Malvern, Pa.-based VBS is expected to begin its own trade processing by the middle of the year, with some visible changes, such as new account numbers for clients, showing up by the end of May.

Paulson: 'Aggressive intervention' unavoidable

Looking back as he prepares to end his term as Treasury secretary in three weeks, Henry Paulson Jr. said that he feared that the world financial system faced a meltdown on three occasions in the past six months.

The first such instance was in August, when he realized that mortgage giants Fannie Mae of Washington and Freddie Mac of McLean, Va. were in serious trouble, he said in an interview with Financial Times.
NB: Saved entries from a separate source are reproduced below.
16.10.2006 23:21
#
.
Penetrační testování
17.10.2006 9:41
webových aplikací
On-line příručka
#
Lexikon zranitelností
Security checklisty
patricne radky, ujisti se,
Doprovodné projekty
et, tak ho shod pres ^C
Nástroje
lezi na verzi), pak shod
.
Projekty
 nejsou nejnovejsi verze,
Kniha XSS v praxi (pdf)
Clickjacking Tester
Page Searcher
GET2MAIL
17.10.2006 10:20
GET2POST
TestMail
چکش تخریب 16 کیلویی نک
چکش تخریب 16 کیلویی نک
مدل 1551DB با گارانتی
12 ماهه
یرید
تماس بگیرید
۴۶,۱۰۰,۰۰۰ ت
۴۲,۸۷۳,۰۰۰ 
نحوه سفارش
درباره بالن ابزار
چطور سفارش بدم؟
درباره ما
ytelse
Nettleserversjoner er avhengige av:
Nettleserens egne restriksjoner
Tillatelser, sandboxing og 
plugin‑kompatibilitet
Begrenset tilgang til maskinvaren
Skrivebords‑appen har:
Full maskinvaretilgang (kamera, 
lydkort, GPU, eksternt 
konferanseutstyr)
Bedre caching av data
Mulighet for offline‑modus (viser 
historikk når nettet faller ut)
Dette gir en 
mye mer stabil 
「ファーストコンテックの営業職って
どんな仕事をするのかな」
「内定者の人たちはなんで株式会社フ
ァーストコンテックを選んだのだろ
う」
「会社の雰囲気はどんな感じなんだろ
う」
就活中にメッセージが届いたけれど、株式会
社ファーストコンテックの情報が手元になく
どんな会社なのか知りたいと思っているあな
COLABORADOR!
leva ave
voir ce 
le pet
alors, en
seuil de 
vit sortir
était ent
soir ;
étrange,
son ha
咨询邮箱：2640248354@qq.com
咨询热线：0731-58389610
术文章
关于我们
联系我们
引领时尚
The second occasion took place in mid-September, when Lehman Brothers Holdings Inc. of New York collapsed and several other financial institutions teetered on the brink of failure.

Home prices decline at record pace

Home prices in the 20 largest U.S. cities fell 18% in October, a record year-over-year decline.

The Case-Shiller home price index, released today by Standard & Poor's of New York, was down 2.2% from September.

Fourteen of the 20 metropolitan areas posted declines in excess of 10% compared with the year-earlier period.

Case-Shiller's 10-city index posted a record 19.1% decline from October 2007 and was off 3.6% from September.

Mortgage applications unchanged for week

The volume of residential mortgage applications was essentially unchanged for the week ended Dec. 26, even as the interest rates charged on mortgages continued to decline, according to data from the Mortgage Bankers Association of Washington.

The Market Composite Index, a measure of loan application volume, was 1,245.7 last week, up incrementally from a seasonally adjusted reading 1,245.4 the week earlier.

The week's results included an adjustment that accounted for the shortened week due to the Christmas holiday.